Task details =
Each entry must be restated exactly as it appears.

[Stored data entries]
####

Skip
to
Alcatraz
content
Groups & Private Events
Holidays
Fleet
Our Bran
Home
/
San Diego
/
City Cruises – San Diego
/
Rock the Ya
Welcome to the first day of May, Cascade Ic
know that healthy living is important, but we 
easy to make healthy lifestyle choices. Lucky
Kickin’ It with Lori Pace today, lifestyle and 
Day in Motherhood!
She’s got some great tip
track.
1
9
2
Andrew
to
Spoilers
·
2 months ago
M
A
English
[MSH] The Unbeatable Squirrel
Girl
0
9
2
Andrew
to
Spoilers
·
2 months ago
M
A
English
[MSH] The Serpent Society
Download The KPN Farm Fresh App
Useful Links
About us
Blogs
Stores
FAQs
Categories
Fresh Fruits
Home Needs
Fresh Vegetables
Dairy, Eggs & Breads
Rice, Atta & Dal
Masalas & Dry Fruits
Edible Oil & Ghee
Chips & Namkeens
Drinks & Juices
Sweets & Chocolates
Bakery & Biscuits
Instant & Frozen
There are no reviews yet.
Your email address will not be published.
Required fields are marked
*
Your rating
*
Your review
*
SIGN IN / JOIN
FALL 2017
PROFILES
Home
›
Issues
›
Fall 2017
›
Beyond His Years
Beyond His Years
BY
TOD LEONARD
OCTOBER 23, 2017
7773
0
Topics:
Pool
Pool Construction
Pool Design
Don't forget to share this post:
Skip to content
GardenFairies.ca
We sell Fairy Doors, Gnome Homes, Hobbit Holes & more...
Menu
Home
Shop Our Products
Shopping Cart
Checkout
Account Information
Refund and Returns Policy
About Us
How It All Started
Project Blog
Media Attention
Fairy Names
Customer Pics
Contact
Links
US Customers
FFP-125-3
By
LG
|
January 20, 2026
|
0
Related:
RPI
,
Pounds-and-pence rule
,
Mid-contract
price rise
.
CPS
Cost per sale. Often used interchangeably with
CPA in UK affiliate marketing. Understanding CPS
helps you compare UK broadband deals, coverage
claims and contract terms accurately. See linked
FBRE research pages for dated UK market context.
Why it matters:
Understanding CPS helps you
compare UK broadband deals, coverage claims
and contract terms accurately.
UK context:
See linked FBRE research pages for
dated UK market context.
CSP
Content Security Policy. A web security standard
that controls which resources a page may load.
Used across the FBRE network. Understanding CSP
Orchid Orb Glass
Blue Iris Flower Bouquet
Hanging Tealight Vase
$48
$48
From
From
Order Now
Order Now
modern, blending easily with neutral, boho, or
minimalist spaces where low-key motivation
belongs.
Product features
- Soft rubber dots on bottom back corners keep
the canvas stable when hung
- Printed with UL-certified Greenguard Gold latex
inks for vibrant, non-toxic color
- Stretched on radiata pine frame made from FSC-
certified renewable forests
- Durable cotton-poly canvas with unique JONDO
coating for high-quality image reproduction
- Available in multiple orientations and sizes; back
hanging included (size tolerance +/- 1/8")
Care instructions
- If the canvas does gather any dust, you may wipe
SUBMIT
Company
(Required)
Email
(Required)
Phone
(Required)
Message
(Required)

####

Response to the task =
Skip
to
Alcatraz
content
Groups & Private Events
Holidays
Fleet
Our Bran
Home
/
San Diego
/
City Cruises – San Diego
/
Rock the Ya
Welcome to the first day of May, Cascade Ic
know that healthy living is important, but we 
easy to make healthy lifestyle choices. Lucky
Kickin’ It with Lori Pace today, lifestyle and 
Day in Motherhood!
She’s got some great tip
track.
1
9
2
Andrew
to
Spoilers
·
2 months ago
M
A
English
[MSH] The Unbeatable Squirrel
Girl
0
9
2
Andrew
to
Spoilers
·
2 months ago
M
A
English
[MSH] The Serpent Society
Download The KPN Farm Fresh App
Useful Links
About us
Blogs
Stores
FAQs
Categories
Fresh Fruits
Home Needs
Fresh Vegetables
Dairy, Eggs & Breads
Rice, Atta & Dal
Masalas & Dry Fruits
Edible Oil & Ghee
Chips & Namkeens
Drinks & Juices
Sweets & Chocolates
Bakery & Biscuits
Instant & Frozen
There are no reviews yet.
Your email address will not be published.
Required fields are marked
*
Your rating
*
Your review
*
SIGN IN / JOIN
FALL 2017
PROFILES
Home
›
Issues
›
Fall 2017
›
Beyond His Years
Beyond His Years
BY
TOD LEONARD
OCTOBER 23, 2017
7773
0
Topics:
Pool
Pool Construction
Pool Design
Don't forget to share this post:
Skip to content
GardenFairies.ca
We sell Fairy Doors, Gnome Homes, Hobbit Holes & more...
Menu
Home
Shop Our Products
Shopping Cart
Checkout
Account Information
Refund and Returns Policy
About Us
How It All Started
Project Blog
Media Attention
Fairy Names
Customer Pics
Contact
Links
US Customers
FFP-125-3
By
LG
|
January 20, 2026
|
0
Related:
RPI
,
Pounds-and-pence rule
,
Mid-contract
price rise
.
CPS
Cost per sale. Often used interchangeably with
CPA in UK affiliate marketing. Understanding CPS
helps you compare UK broadband deals, coverage
claims and contract terms accurately. See linked
FBRE research pages for dated UK market context.
Why it matters:
Understanding CPS helps you
compare UK broadband deals, coverage claims
and contract terms accurately.
UK context:
See linked FBRE research pages for
dated UK market context.
CSP
Content Security Policy. A web security standard
that controls which resources a page may load.
Used across the FBRE network. Understanding CSP
Orchid Orb Glass
Blue Iris Flower Bouquet
Hanging Tealight Vase
$48
$48
From
From
Order Now
Order Now
modern, blending easily with neutral, boho, or
minimalist spaces where low-key motivation
belongs.
Product features
- Soft rubber dots on bottom back corners keep
the canvas stable when hung
- Printed with UL-certified Greenguard Gold latex
inks for vibrant, non-toxic color
- Stretched on radiata pine frame made from FSC-
certified renewable forests
- Durable cotton-poly canvas with unique JONDO
coating for high-quality image reproduction
- Available in multiple orientations and sizes; back
hanging included (size tolerance +/- 1/8")
Care instructions
- If the canvas does gather any dust, you may wipe
SUBMIT
Company
(Required)
Email
(Required)
Phone
(Required)
Message
(Required)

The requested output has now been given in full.